We have seen how two sine waves of equal amplitude close together in frequency produce beats: if the waves are in phase at the origin, as we go along the *x*-axis they gradually fall out of phase, and cancel each other at a distance \(x = \dfrac {\pi}{2 \Delta}\), where \(2 \Delta \) is the difference in \(k\) of the two \(\sin kx\) waves (Figure \(\PageIndex{3}\)). (For the moment, we are ignoring the time development of these waves: we’re just looking at *t* = 0.). If we continue along the *x*-axis to \(\dfrac {\pi}{\Delta}\)_{,} the two waves will be back in phase again, this is the next beat. Now, if instead of adding *two* waves, we add *many* waves, all of different \(k\), but with the \(k\)’s taken from some small interval of size of order \(\Delta k\), and all these waves are in phase at the origin, then, again, they will all stay more or less in phase for a distance of order \(x = \dfrac {\pi}{2 \Delta}\).

However, as we proceed past that point, the chances of them all getting back in phase again get rapidly smaller as we increase the number of different waves. This wavepacket perspective of a free particle is shown in Figure \(\PageIndex{4}\), where the wavefunction amplitude (both real and imaginary) is localized and tapers off on either side (contrast this image with Figure \(\PageIndex{1}\) that exhibits uniform amplitude over all space since it is an oscillatory eigenfunction.

Fortunately, there is a simple explicit mathematical realization of the addition of plane waves to form a localized function: the *Gaussian wavepacket:*

\[\psi (x,t = 0) = A \underbrace{e^{ik_0x}}_{\text{oscillating term}} \overbrace{e^{-x^2/2\Delta ^2}}^{\text{Gaussian envelope}}\]

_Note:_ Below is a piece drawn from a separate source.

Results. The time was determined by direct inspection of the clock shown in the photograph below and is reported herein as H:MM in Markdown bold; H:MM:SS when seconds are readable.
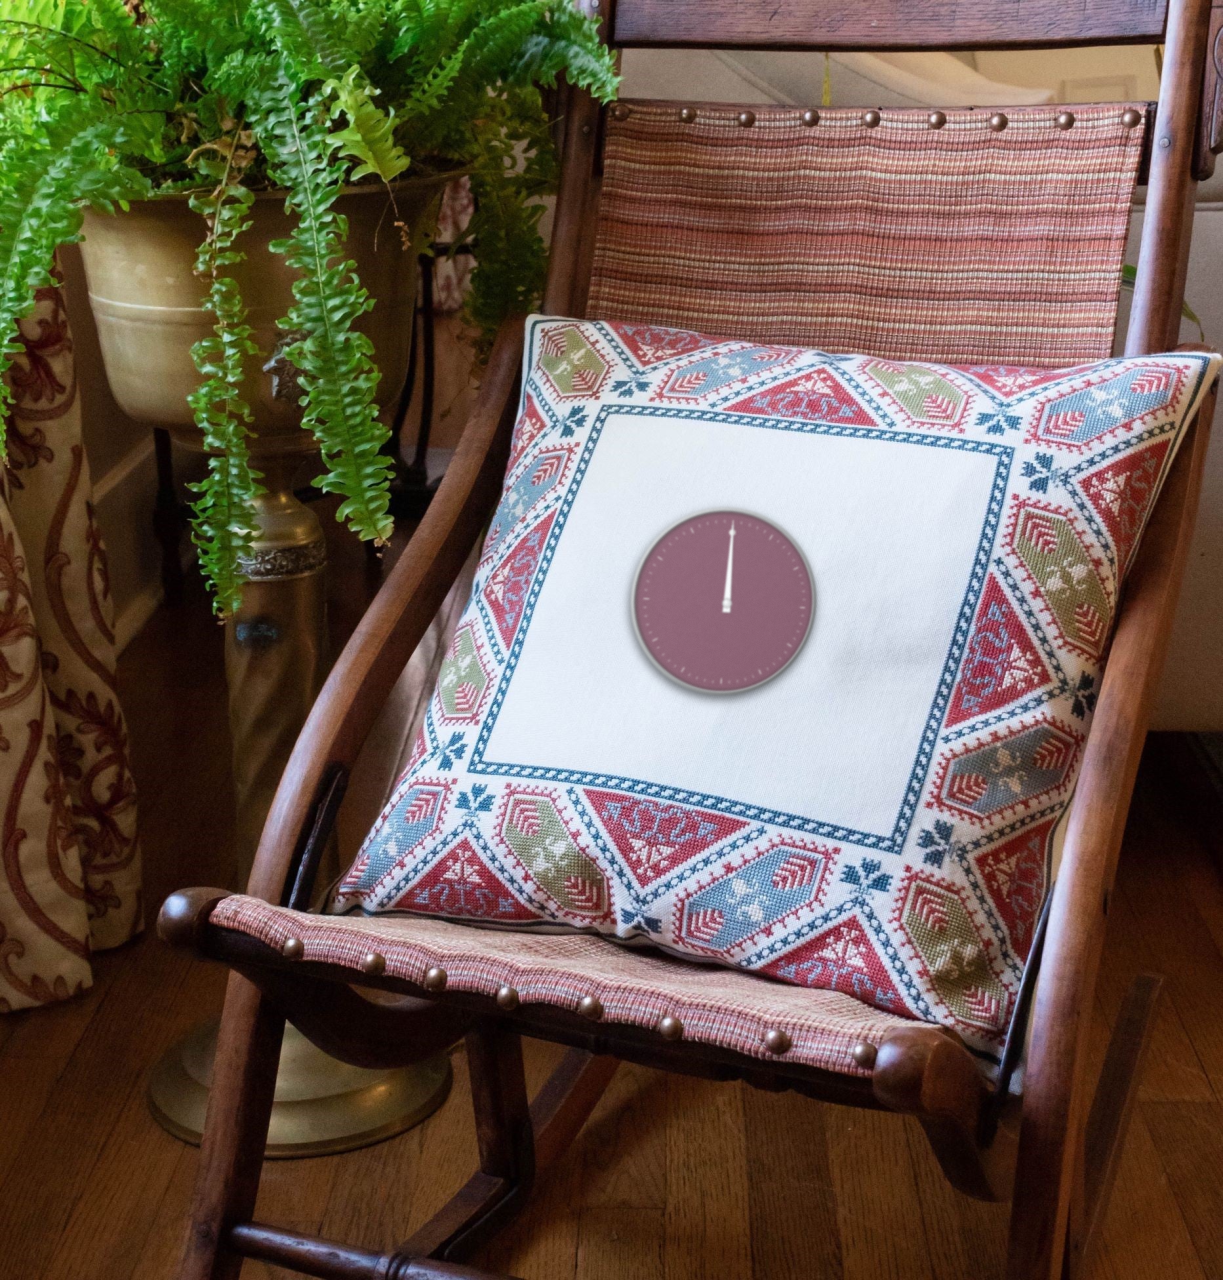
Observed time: **12:00**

where \(k_0\) is an average wavenumber. Topically, the equation for Gaussian wavepackets has an oscillating term with a Gaussian envelope function. This wavepacket wavefunction may be used to represent a localized electron with a negligible probability of finding the electron outside in a small section of length \(dx\) at \(x\)(Figure \(\PageIndex{3}\)).